[Change detection data]

▼

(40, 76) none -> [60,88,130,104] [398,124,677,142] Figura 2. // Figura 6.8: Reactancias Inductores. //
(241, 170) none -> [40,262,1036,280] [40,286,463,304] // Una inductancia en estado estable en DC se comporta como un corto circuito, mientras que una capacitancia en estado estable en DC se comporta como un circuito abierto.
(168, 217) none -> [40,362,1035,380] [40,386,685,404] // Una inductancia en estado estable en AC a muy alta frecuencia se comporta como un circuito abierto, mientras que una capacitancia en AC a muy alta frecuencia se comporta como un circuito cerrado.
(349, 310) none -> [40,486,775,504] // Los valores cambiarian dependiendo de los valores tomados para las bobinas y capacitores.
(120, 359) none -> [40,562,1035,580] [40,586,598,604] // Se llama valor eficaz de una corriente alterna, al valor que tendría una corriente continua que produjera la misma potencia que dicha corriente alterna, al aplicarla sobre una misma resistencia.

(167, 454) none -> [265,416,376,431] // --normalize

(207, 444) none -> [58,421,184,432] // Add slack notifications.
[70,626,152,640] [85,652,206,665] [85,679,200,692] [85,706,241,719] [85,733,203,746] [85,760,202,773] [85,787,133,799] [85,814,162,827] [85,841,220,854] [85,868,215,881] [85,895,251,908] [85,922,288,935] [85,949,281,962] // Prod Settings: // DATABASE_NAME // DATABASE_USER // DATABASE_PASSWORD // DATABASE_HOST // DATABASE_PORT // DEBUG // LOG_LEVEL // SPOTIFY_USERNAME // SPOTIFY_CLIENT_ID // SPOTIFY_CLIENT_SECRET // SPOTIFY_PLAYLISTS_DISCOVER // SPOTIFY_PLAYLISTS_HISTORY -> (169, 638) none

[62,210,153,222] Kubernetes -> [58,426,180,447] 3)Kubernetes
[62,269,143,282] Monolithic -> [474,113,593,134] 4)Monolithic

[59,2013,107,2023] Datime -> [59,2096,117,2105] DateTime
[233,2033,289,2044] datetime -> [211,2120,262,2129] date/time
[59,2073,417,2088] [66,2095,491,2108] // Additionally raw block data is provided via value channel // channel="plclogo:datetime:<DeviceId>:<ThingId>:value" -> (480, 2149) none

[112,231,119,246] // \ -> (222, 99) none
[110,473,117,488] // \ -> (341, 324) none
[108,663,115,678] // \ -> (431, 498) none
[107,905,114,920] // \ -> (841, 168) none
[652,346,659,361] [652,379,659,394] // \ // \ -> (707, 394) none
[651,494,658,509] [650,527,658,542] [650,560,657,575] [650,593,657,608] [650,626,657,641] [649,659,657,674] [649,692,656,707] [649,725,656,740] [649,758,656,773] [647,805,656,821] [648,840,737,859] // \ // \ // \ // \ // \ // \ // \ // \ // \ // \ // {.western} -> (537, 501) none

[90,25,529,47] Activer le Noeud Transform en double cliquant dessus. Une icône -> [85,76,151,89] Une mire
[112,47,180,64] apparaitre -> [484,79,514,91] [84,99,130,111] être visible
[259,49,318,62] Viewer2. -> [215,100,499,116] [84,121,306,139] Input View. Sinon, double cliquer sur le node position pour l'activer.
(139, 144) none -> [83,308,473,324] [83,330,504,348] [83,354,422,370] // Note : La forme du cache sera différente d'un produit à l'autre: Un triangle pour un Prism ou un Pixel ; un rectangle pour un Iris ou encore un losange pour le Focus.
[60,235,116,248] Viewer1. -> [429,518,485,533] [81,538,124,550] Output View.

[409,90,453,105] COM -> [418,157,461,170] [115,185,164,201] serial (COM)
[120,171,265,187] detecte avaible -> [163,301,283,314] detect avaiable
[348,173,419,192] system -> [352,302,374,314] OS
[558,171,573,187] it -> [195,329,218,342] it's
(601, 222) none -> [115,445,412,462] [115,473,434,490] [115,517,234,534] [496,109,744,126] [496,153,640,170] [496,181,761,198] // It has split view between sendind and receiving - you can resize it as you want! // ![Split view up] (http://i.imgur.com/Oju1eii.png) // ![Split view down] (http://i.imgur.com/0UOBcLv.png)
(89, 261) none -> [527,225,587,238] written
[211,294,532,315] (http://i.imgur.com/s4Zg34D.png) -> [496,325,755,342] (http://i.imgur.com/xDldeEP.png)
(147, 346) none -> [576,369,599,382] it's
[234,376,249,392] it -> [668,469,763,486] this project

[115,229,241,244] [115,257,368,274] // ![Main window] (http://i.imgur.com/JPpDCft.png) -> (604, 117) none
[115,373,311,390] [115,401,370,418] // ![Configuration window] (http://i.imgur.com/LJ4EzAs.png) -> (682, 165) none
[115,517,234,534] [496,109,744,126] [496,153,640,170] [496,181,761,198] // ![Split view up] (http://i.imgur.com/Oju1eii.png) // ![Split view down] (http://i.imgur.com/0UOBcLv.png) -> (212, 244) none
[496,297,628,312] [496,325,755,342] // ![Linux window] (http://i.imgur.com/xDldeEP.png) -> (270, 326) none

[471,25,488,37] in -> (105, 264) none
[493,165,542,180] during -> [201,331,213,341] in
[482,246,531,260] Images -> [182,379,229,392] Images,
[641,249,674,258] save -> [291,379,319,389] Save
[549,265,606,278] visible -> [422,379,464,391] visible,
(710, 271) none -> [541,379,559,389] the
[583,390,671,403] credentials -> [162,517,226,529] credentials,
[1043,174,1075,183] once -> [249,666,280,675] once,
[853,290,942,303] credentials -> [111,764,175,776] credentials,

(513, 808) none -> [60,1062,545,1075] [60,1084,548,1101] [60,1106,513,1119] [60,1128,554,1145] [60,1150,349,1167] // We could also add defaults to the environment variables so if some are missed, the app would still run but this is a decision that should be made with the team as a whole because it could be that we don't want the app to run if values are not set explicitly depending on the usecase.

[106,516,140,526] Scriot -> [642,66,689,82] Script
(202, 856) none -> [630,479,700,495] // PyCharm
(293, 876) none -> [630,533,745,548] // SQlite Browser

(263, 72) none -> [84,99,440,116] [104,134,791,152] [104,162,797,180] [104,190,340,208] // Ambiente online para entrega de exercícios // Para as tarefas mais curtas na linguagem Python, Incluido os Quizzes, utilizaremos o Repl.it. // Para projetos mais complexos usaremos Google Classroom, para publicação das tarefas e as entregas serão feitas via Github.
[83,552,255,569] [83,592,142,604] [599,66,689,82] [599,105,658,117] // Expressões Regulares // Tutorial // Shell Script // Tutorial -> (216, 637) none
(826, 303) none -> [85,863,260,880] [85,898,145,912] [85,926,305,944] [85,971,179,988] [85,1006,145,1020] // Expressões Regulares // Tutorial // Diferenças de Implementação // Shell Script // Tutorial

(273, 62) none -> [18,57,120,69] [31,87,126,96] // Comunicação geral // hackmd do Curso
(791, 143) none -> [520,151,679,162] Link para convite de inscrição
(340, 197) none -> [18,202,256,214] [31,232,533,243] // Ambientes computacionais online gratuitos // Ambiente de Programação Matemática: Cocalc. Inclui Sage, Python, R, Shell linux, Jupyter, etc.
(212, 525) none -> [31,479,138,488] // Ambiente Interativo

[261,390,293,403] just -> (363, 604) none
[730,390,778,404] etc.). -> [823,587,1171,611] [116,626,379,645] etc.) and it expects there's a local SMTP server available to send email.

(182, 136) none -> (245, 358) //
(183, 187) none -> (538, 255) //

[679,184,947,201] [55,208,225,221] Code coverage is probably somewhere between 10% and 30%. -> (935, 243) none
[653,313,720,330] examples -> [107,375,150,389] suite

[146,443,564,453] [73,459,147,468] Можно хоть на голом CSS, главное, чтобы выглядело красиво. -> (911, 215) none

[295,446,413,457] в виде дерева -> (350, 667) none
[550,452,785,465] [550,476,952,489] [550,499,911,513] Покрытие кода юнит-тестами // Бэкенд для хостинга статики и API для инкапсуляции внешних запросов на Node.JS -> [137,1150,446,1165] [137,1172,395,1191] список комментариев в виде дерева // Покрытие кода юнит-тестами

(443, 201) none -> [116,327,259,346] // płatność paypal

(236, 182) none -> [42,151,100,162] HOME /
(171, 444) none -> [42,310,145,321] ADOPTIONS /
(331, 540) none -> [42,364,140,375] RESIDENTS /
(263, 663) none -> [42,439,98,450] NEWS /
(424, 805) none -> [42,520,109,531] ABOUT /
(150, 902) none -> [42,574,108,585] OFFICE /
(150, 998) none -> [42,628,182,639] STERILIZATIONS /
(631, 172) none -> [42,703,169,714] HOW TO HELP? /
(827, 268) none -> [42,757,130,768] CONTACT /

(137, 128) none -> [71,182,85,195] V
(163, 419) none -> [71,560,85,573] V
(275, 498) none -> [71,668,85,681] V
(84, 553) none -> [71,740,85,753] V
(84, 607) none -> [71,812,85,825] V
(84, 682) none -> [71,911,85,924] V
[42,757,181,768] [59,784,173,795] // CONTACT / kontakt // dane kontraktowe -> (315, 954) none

▲

### Work instruction
An answer is complete only when it holds every line above containing the string "Script".

### Result of the exercise
[106,516,140,526] Scriot -> [642,66,689,82] Script
[83,552,255,569] [83,592,142,604] [599,66,689,82] [599,105,658,117] // Expressões Regulares // Tutorial // Shell Script // Tutorial -> (216, 637) none
(826, 303) none -> [85,863,260,880] [85,898,145,912] [85,926,305,944] [85,971,179,988] [85,1006,145,1020] // Expressões Regulares // Tutorial // Diferenças de Implementação // Shell Script // Tutorial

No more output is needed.